Comcast vs. Amazon for Philly Tech Talent

Tonight, both companies go head-to-head.

There’s a talent war going on in Philadelphia. Last week, Technically Philly reported that Amazon was coming to town for a three-day recruiting fest at the Loews Hotel in Center City. The Seattle-based online retail giant is offering immigration assistance and a “comprehensive relocation package,” to potential employees, Technically reported. It’s holding an invite-only party tonight and will be in town until Friday.

But after Comcast learned about the Amazon recruiting event, it decided to hold its own invite-only event at the Loews bar during happy hour. It invited contacts at Aramark, local tech companies and industry groups. Although positioned as a celebration of the local tech scene, Comcast spokesman John Demming confirmed that the company will be recruiting at the event.

“Philadelphia is a great city for top tech talent,” said Demming. “The whole goal of the event is to celebrate the tech community and enable the tech community to network and recruit.”

Perhaps it’s a response to Amazon inviting “a handful” of Comcast employees to its event, a source close to the situation told me. That comes while Comcast is in major growth mode and constructing a new skyscraper where it hopes to focus on innovation.

There’s little doubt that recruiting in the tech world is fierce these days, and that companies are taking notice of Philly’s rich pool of tech talent.
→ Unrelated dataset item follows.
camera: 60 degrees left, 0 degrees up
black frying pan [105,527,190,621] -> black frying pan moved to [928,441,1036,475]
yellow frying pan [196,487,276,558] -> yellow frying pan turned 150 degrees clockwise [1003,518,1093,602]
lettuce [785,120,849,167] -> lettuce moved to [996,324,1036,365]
Patrick Baynes, co-founder of PeopleLinx and GameTimeUpdates, told me he’s not surprised that the two companies are recruiting heavily in Philly. (He wasn’t invited to either recruiting event, but wanted to offer some insight.)
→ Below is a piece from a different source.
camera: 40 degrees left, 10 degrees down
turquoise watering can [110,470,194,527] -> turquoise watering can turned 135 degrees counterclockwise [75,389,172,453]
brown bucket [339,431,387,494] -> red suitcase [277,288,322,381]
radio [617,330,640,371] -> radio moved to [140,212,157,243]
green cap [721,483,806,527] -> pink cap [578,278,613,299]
“Recruiting tech talent for any company is tough. The best candidates are usually scarce, employed and expensive,” said Baynes. “For juggernauts like Amazon and Comcast, it shouldn’t be too hard to find a pool of techies in Philly ready for a leap in salary and career stability. Most of the visible tech companies in Philly are startups and don’t hire at their scale or with their pay grade.”